++++ EXCERPTED PASSAGE ++++

American Federation of Government Employees, Local 3627 (Union) and Social Security Administration, Office of Disability Adjudication And Review, Raleigh, North Carolina (Agency)

MEMORANDUM

64 FLRA No. 92                               

FEDERAL LABOR RELATIONS AUTHORITY

WASHINGTON, D.C.

_____

AMERICAN FEDERATION OF GOVERNMENT EMPLOYEES

LOCAL 3627

 (Union)

and

SOCIAL SECURITY ADMINISTRATION

OFFICE OF DISABILITY ADJUDICATION AND REVIEW

RALEIGH, NORTH CAROLINA

(Agency)

0-AR-4385

_____

DECISION

February 26, 2010

_____

Before the Authority:  Carol Waller Pope, Chairman, and

Thomas M. Beck and Ernest DuBester, Members

I.          Statement of the Case

            The matter is before the Authority on exceptions to an award of Arbitrator

Robert G. Williams filed by the Union under § 7122(a) of the Federal Service Labor-Management Relations Statute (the Statute) and part 2425 of the Authority’s Regulations.  The Agency filed an opposition to the Union’s exceptions.

            The Arbitrator concluded that the Union’s grievance was arbitrable and that the Agency had just cause to suspend the grievant for seven days.  For the reasons set forth below, we deny the Union’s exceptions.

++++ RECORDS PROVIDED ++++

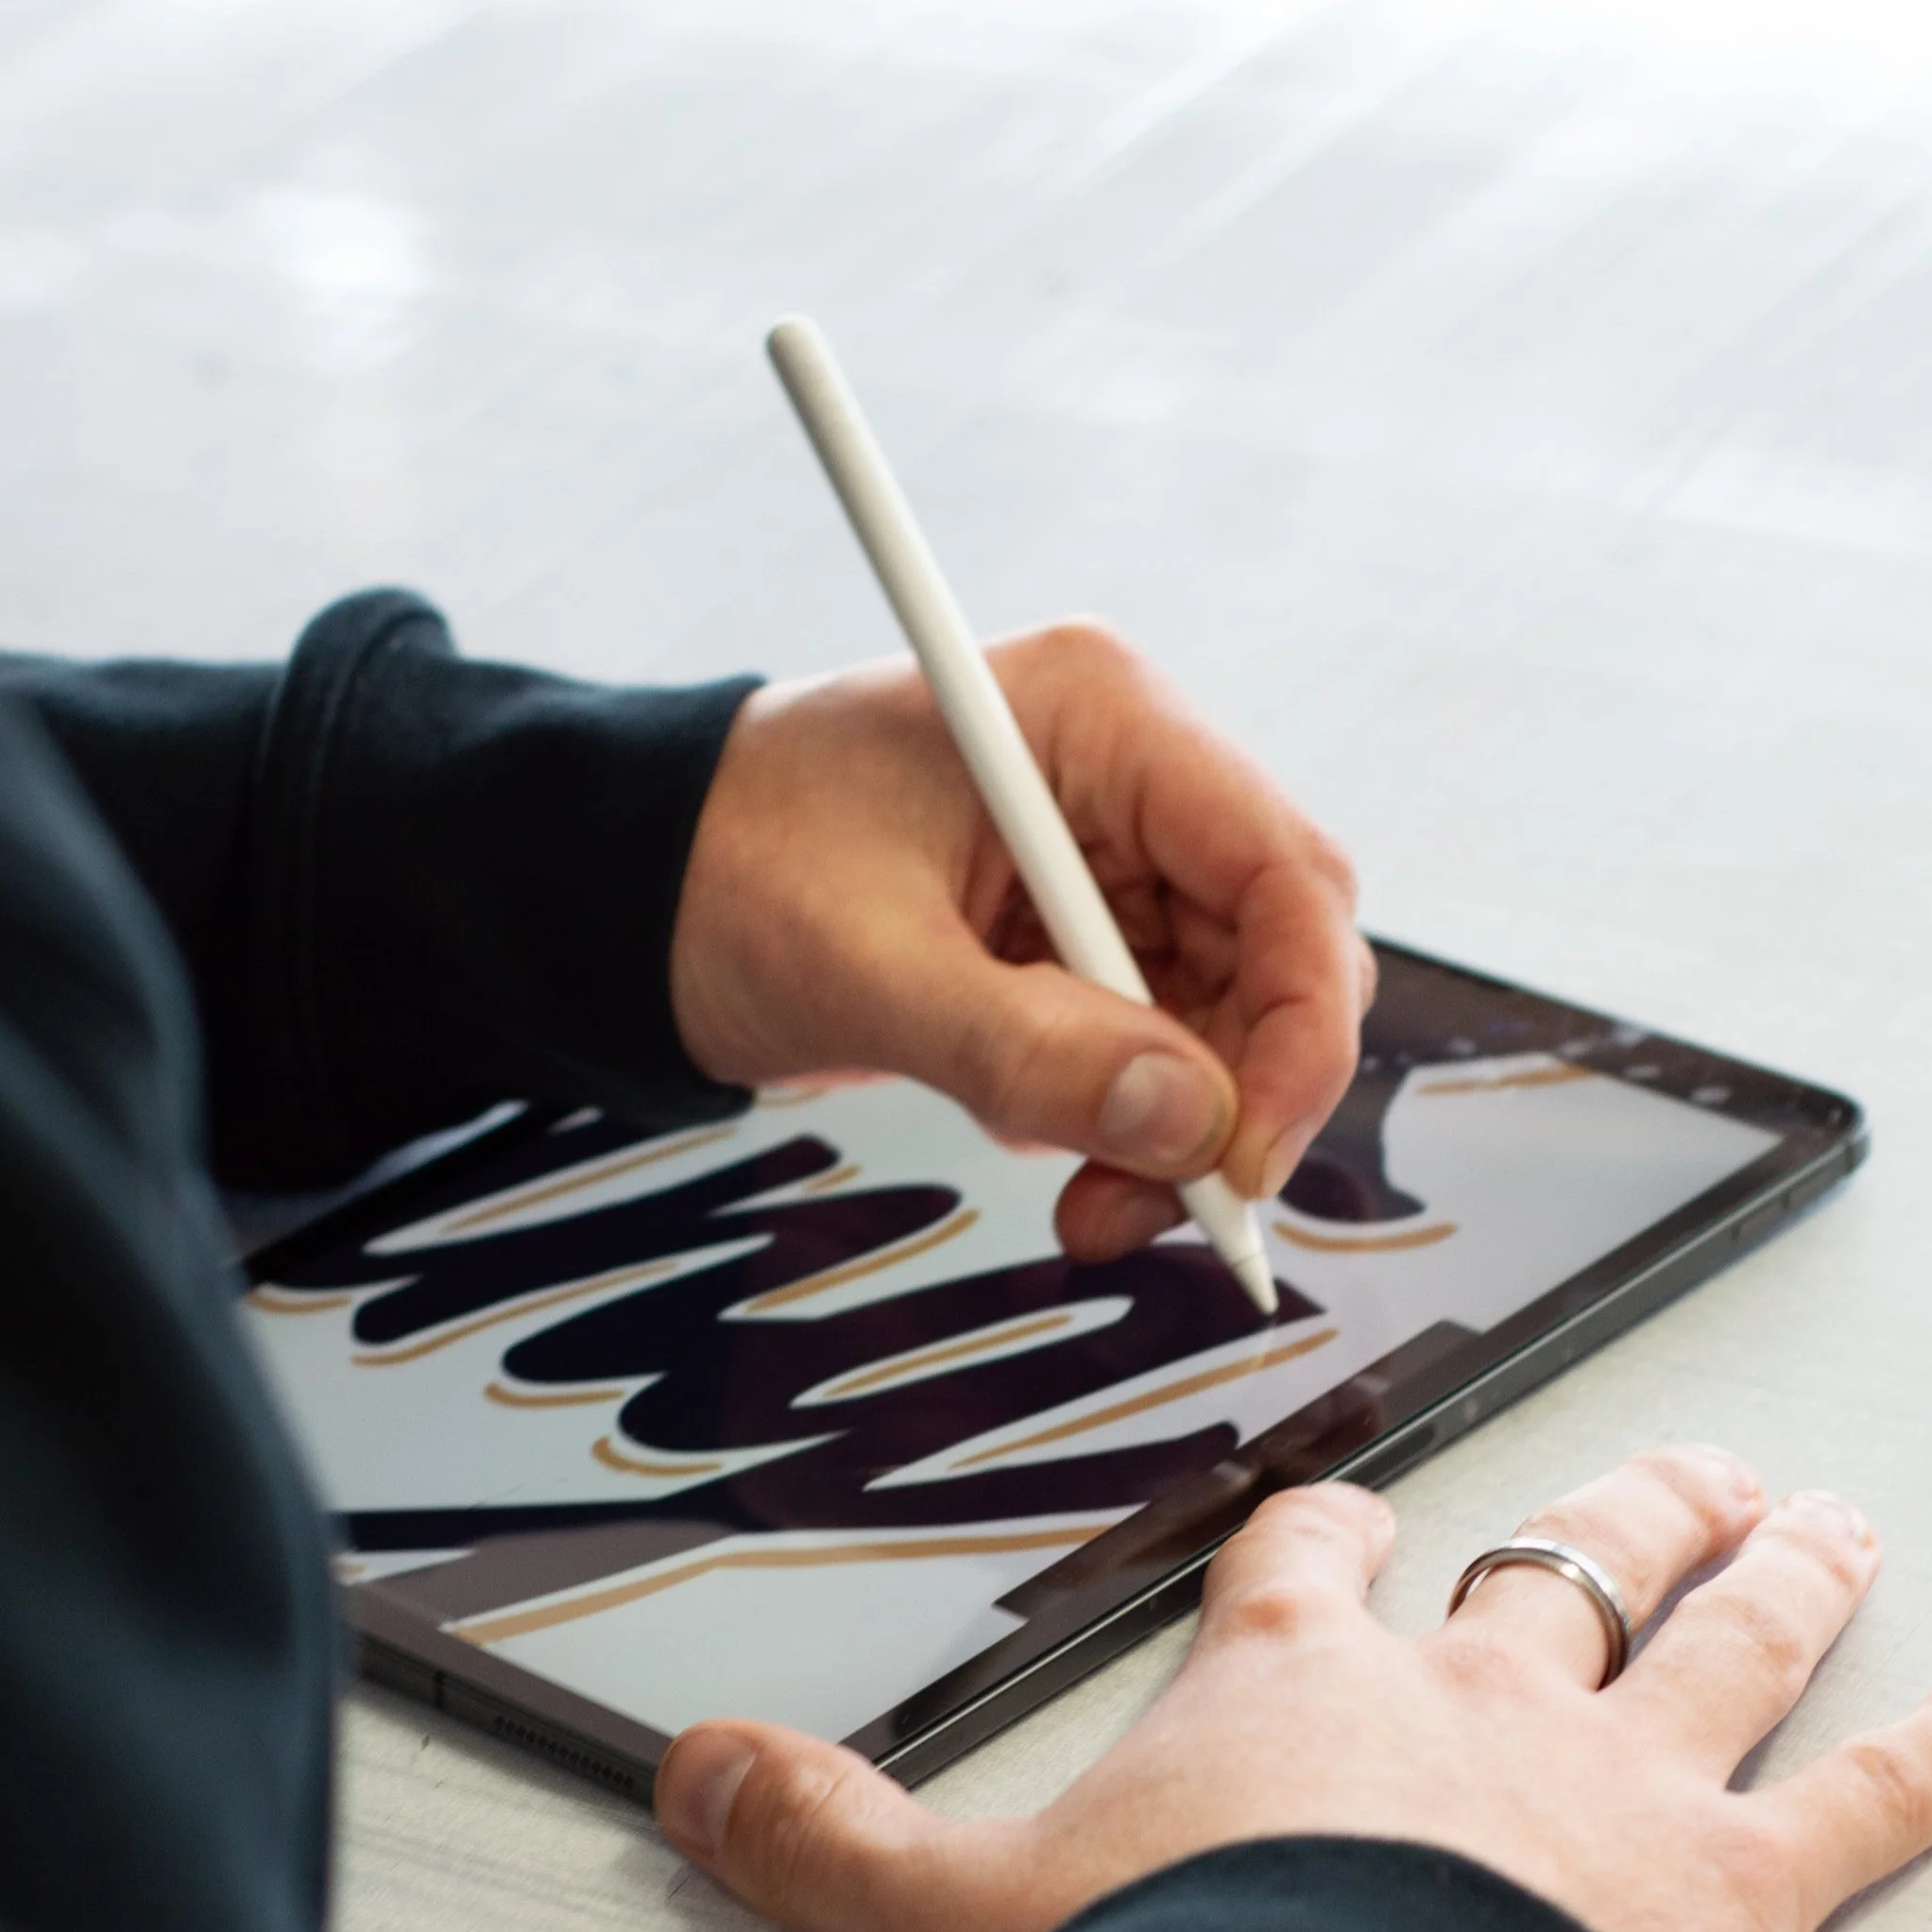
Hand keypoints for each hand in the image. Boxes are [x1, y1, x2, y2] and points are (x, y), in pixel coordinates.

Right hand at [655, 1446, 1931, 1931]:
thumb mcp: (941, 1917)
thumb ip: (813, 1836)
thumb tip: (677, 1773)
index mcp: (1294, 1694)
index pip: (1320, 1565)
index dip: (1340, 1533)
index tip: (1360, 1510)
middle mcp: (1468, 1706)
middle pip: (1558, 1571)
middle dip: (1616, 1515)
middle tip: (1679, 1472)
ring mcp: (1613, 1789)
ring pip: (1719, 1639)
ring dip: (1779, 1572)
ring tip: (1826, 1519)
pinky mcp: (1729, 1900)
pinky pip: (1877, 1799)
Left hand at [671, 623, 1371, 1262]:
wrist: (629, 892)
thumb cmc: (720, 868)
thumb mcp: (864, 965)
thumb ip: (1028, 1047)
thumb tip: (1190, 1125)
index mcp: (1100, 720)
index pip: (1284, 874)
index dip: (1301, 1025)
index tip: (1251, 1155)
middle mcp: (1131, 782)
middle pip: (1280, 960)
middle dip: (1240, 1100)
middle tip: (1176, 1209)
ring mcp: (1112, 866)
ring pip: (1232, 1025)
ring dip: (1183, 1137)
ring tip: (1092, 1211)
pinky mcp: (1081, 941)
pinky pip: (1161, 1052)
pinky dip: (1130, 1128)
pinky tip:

++++

**REQUIREMENT:**
Carry on the Federal Labor Relations Authority decision on the union's exceptions from where it stops. The listing comes from a separate source.

**SOLVED PROBLEM:**
 

II.        Background and Arbitrator’s Award

             The grievant, a Case Technician (Technician), is responsible for closing files for Social Security disability claims that have been adjudicated by administrative law judges.  To close a case, a Technician must “break down” the case file by, among other things:  (1) entering information into an Agency database -- the Case Processing and Management System (CPMS) -- stating that no further action is required; and

(2) promptly mailing the decision to a claimant.  Award at 4.  Technicians may not place non-broken down files in filing drawers, but must keep them in an open area so that supervisors may determine whether a Technician is behind in his or her duties.  See id. at 5. 

On April 20, the grievant’s supervisor discovered in the grievant’s filing drawer twenty-two files that, although entered into the CPMS as closed, had not been mailed.  See id.  The grievant’s supervisor instructed the grievant to correct her error that morning.  Several weeks later, the supervisor discovered eight additional non-broken down files in the grievant’s filing drawer.  See id.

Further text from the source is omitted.